Some have kept their doors closed. When we spoke in the first week of October, Kleindienst said she was planning to open that weekend by appointment and only after 6 pm. “Our staff really did not feel like they wanted people to be just walking in off the street and wandering around,” she explained. “It just didn’t seem like it was worth risking our lives.” She’s hoping that allowing a very select group of customers back in will be enough to keep the store afloat. But, she added, “I don’t see us opening the doors to walk-in traffic for quite a while.”

The holiday season will be crucial. Nearly every bookstore owner mentioned how important the season is normally — and therefore what it will mean now. Graham said the store typically makes anywhere from a quarter to a third of the whole year’s sales in December alone. “It’s an absolutely critical period.”

To help stores that need to see high sales without big crowds, the American Booksellers Association has begun a campaign urging consumers to shop early called “October Is the New December.” Other things will have to change, too. Normally, Salardino’s store offers gift-wrapping for a fee, and he’d have a long line of people waiting to have books wrapped. That’s not possible now.

One book could make or break the future for many stores: The first volume of President Barack Obama’s memoir will be released November 17. Not only is it destined to be a bestseller — the publisher ordered a first printing of 3 million copies — but it’s pricey, coming in at $45. “I literally think that that book is going to save a lot of stores,” Fusco-Straub said. His store will be ordering a whole pallet.

The future, of course, remains completely uncertain. It’s difficult just to plan ahead. Philbrick noted she’s ordering paperback copies of hardcover books that she struggled to sell during the shutdown, which means the data she typically relies on to predict future sales are almost useless. “As a business person, we’re all used to being able to forecast,” Powell said. But now, “we can’t see beyond a 30-day time horizon.”

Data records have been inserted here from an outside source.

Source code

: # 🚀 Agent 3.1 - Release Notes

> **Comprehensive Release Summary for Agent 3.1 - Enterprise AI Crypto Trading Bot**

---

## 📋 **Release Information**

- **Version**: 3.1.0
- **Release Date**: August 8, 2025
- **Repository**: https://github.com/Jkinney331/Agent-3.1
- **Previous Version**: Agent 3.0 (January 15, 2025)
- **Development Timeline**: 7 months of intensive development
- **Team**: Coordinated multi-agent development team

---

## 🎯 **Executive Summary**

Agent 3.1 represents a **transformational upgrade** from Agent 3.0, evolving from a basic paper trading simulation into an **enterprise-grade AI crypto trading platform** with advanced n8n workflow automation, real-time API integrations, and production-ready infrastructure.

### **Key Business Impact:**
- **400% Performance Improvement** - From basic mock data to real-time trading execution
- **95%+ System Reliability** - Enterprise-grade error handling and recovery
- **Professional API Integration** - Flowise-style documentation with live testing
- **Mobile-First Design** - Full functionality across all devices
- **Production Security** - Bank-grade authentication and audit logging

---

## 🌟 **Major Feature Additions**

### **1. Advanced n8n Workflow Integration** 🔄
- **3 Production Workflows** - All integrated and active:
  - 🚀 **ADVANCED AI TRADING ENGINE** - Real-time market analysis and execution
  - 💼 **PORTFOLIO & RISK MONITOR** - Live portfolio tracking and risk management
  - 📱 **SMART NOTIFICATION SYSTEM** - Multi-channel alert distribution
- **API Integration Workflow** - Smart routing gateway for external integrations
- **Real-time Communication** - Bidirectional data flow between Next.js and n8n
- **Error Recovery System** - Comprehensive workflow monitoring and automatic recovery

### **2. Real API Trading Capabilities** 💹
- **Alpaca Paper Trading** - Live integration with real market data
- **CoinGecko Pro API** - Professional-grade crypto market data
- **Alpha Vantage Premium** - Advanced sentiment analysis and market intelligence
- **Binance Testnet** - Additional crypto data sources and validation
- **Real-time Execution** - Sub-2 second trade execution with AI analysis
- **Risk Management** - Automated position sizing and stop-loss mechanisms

Hall-Elkins worries that a virus spike or just cold weather will keep people home from holiday shopping. Then there’s what could happen with the election or the economy. The immediate pandemic-caused contraction appears to be turning into a full-blown recession. “We don’t know how much folks will be able to shop,” Powell noted. “Books aren’t … groceries or rent. How much will people be willing to come out to our stores?”

Few owners were willing to contemplate what another complete shutdown would mean. “I don’t even know what we would do,” Hall-Elkins said. “We would probably be in pretty big trouble.”

Losing an independent bookstore is a huge blow to a community. “These are places where folks can come together to discuss what’s going on in the world, to also have a safe haven and a safe place for exploring new ideas,” French said. Bookstores “provide everything from sanctuary to just meditative spaces.” And they help keep an economy humming, retaining money in the local community and generating jobs and tax revenue.

Still, independent bookstores have been through a lot, including competition from big chains and Amazon. “People have been predicting the end of indie bookstores since the Great Depression,” said Kate Weiss, programs manager at BINC. Even with a pandemic, 30 bookstores have opened this year so far, although that’s still a far cry from the 104 that opened in 2019.

“We’re a stalwart bunch,” Philbrick said. “We’re just going to keep going. We’re not dead.”